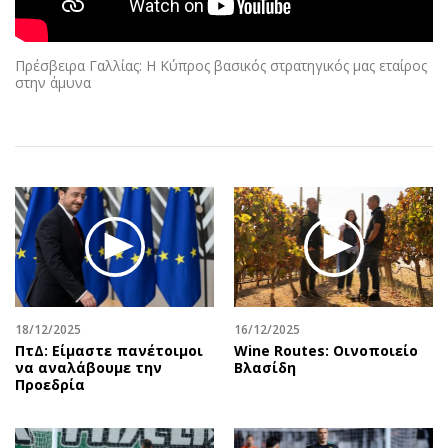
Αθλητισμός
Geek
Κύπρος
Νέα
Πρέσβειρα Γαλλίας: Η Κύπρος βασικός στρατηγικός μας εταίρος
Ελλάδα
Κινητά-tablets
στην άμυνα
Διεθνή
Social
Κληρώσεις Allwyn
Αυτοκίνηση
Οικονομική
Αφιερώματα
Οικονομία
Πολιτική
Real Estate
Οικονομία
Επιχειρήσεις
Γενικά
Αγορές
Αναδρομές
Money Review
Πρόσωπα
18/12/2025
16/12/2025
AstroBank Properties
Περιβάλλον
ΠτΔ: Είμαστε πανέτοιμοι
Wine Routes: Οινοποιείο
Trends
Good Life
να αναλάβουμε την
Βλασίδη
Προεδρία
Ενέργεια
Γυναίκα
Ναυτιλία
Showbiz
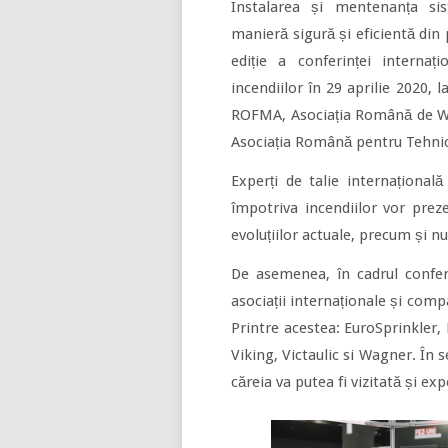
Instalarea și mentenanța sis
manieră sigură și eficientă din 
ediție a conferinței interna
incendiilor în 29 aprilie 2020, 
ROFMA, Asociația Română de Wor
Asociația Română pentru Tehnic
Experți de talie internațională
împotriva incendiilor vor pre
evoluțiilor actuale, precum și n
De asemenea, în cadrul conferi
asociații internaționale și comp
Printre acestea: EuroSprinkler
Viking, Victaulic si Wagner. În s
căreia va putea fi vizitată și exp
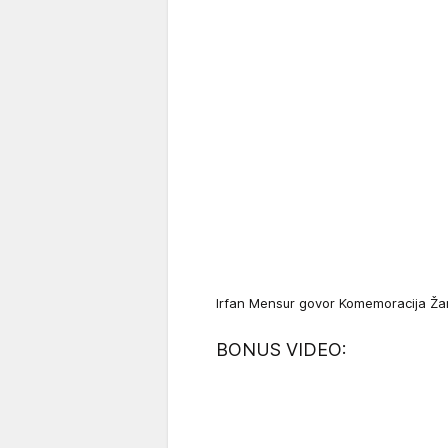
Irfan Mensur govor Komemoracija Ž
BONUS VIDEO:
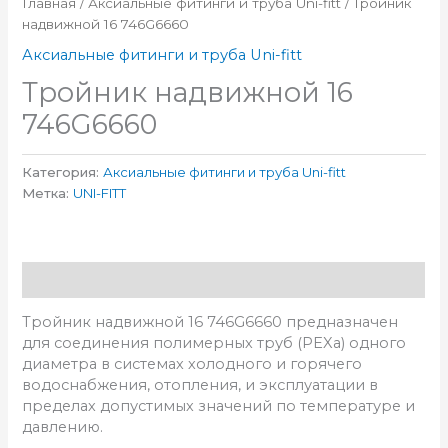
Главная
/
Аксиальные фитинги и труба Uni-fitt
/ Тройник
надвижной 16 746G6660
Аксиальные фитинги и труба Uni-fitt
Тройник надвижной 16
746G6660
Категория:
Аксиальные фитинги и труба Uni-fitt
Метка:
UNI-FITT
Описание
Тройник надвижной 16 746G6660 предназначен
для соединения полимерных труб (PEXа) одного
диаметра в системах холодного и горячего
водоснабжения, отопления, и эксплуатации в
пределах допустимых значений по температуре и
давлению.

○ ○ ○

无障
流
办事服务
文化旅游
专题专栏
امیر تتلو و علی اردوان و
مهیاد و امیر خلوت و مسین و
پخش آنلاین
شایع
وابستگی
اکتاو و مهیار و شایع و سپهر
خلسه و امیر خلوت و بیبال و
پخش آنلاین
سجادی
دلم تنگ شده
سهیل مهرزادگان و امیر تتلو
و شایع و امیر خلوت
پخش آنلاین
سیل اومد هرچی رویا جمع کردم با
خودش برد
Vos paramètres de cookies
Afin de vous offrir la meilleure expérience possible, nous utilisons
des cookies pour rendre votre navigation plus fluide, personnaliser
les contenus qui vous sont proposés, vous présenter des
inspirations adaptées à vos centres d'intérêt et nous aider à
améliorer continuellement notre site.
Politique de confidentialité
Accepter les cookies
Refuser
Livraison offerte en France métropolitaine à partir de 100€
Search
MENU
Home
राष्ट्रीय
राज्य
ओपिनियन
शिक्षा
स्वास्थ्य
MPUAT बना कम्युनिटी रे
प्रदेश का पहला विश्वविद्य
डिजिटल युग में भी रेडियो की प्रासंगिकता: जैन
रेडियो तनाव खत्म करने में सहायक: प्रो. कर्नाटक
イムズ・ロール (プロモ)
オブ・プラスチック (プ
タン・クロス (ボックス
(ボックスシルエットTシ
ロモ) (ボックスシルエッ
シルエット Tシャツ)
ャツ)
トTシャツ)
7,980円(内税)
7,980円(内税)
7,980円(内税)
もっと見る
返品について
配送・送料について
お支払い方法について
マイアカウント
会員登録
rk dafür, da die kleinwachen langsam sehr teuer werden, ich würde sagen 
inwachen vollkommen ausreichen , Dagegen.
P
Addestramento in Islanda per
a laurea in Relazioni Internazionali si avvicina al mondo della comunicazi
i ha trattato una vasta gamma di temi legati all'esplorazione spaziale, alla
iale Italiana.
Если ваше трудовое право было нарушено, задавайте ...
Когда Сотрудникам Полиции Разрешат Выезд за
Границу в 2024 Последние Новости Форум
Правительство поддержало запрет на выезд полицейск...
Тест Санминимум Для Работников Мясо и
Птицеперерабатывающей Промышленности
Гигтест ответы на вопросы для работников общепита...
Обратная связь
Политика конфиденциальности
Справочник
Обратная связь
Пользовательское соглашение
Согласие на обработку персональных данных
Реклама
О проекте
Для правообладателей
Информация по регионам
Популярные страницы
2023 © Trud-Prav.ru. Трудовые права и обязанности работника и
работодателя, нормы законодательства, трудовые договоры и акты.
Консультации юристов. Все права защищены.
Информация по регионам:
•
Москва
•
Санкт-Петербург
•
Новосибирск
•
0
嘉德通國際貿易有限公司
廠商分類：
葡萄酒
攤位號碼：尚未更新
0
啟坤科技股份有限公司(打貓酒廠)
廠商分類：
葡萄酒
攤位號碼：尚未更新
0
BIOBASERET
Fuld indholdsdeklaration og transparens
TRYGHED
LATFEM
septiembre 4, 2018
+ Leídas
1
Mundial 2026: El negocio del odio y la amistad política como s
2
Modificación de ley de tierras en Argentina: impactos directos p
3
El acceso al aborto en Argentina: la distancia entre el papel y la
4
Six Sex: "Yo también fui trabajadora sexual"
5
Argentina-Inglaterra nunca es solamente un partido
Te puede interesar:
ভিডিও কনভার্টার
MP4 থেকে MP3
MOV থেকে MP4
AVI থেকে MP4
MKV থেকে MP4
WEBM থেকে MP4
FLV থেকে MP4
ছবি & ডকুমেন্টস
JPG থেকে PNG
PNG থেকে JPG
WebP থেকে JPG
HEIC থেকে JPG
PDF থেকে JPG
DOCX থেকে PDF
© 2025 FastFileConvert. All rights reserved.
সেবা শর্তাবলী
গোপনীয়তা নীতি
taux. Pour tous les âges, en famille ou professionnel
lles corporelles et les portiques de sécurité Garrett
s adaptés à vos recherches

○ ○ ○

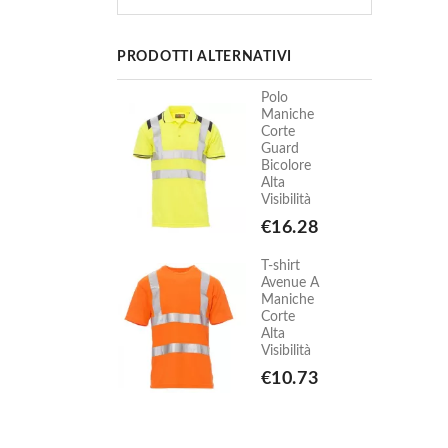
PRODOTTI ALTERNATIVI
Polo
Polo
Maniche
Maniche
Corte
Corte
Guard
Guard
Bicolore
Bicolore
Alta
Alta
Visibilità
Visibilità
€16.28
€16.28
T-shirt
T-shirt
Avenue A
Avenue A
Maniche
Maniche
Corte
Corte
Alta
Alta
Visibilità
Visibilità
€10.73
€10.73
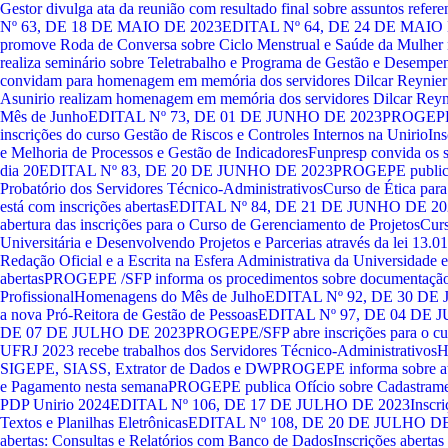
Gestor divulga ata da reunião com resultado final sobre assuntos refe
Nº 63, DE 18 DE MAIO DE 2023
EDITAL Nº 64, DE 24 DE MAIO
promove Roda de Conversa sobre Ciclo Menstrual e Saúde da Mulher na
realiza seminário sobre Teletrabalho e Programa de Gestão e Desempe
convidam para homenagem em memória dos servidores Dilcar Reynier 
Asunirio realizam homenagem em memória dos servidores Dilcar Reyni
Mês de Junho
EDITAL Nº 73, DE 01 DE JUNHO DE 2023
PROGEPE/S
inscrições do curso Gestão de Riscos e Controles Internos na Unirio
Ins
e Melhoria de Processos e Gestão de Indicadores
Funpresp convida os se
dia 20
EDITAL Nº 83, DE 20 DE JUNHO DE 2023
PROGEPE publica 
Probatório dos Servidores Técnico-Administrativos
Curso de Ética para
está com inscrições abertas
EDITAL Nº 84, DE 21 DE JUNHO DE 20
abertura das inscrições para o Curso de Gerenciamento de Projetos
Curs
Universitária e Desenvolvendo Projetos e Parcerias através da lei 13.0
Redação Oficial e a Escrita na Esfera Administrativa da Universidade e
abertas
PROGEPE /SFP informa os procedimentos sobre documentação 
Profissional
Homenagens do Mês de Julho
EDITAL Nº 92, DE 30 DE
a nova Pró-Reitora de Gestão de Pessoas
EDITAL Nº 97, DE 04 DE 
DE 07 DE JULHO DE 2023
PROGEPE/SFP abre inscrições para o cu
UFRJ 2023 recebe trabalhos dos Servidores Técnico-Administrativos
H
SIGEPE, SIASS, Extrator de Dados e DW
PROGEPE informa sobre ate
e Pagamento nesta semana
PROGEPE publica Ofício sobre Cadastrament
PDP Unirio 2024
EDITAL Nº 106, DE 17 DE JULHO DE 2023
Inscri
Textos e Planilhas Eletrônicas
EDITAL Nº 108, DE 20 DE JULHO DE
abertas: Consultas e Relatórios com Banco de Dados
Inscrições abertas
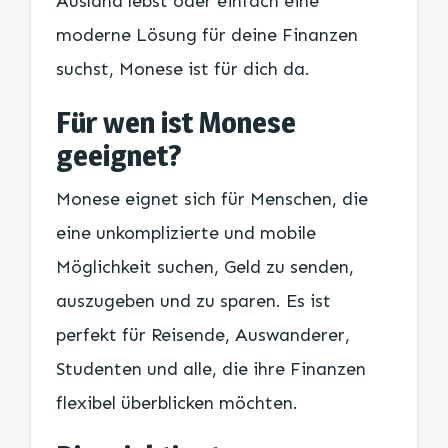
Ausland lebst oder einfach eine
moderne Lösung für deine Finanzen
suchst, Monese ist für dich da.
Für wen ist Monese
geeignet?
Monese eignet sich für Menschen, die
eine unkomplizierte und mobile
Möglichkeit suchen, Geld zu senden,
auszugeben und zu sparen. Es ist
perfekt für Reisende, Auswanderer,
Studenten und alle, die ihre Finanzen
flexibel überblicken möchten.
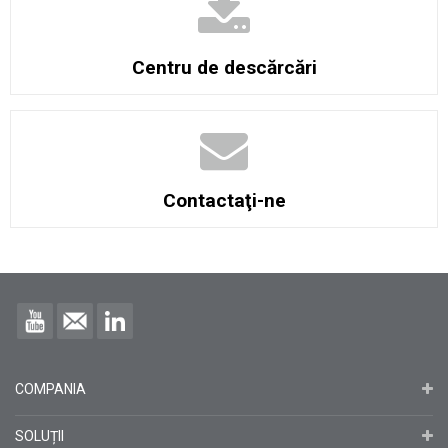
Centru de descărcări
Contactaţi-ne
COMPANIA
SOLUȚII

○ ○ ○

• WHAT IS REQUIRED:
For this exercise, output exactly the lines above from the line with "Когда Сотрудникам Полиции Разрешат Выезд за" to the line with "2023 © Trud-Prav.ru.", counting both, and leave out the rest.

• FINAL ANSWER:
Когда Сотрудникам Полиции Разрешат Выезд за
Границу в 2024 Последние Новости Форум
Правительство поддержало запрет на выезд полицейск...
Тест Санминимум Для Работников Мясо и
Птицеперерабатывающей Промышленности
Гигтест ответы на вопросы для работников общепита...
Обратная связь
Политика конфиденциальности
Справочник
Обратная связь
Пользовательское соглашение
Согласие на обработку персональных данных
Реклама
О проекте
Для правообладателей
Информация по регионам
Популярные страницы
2023 © Trud-Prav.ru. Трудовые права и обязанности работника и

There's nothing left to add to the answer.